• **WHAT THIS TASK INVOLVES**
Write what comes next in the forum thread about how many threads should process a million files, starting right after its final sentence.

• **DOCUMENT TEXT**
__________

How many threads should be used to process a million files? How yould you justify your answer? This is a question from an OS exam from last year and I'm courious how you guys think. I think that 10.000 threads and each one of them to process 100 files would be a good ratio.
Asked
Active
Viewed 545 times
1
-
3How many CPUs in the server ? How long does processing of an individual file take ? How much memory does the act of processing a file consume ? How much memory in the server ? – steve Jun 21 '20 at 20:03
-
1If you add some reasoning for choosing 10,000 to your question, it would make it easier to discuss your choices. Is there any extra detail in the question we don't have -- for example whether the files are in one directory, one partition, one device? – Paul_Pedant Jun 21 '20 at 20:26
-
The question is only the first one I asked. This is why I am confused what ratio to choose. – Andrei Gabor Jun 21 '20 at 21:21
-
But please share with us your reasoning. You will not learn anything if all people just gave numbers like you do without spending a single word why they choose those – planetmaker Jun 22 '20 at 07:52
-
One up to the number of CPUs/cores, if you use I/O Completion Ports (proactor pattern). With such an open-ended question it's likely that the idea is that you reason about what circumstances warrant which number of threads ... – 0xC0000022L Jun 22 '20 at 08:08
1 Answers
2
Usually I/O is the limit. It does not make sense to have so many threads that they are waiting for I/O.

__________

• **RECORD EXTRACTS**
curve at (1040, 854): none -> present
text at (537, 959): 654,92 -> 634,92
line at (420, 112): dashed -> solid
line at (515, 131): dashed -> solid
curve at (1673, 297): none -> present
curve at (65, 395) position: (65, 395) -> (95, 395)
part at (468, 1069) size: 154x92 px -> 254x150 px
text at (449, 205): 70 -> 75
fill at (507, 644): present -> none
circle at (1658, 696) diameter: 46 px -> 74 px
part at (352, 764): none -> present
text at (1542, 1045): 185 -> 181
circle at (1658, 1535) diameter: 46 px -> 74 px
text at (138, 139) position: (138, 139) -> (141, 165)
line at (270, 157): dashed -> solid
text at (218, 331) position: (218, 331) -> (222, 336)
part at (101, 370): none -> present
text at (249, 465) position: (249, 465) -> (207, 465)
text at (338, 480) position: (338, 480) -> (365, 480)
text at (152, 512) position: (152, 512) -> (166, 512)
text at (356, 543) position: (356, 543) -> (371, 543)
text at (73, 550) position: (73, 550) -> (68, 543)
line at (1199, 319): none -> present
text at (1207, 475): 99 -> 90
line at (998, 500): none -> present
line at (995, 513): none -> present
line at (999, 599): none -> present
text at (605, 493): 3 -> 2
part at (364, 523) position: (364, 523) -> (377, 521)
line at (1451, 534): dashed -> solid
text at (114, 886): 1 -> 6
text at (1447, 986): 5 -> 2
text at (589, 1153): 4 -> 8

__________

• **REPLY TO THE TASK**
You might define the optimum ratio so that n CPU cores are working full time and I/O is at 100%. The optimum number of threads is then defined by the ratio of the time it takes to process a file to the time it takes to read the input and write the output.
Examples:
- If it takes longer to read and write a file than to process it then one thread would be enough. It may make sense to have a second thread / process to ensure that there are always I/O requests available. That second thread should run at idle I/O priority, though.
- If processing a file takes ten times as long as the I/O for this file then ten threads would be the optimum.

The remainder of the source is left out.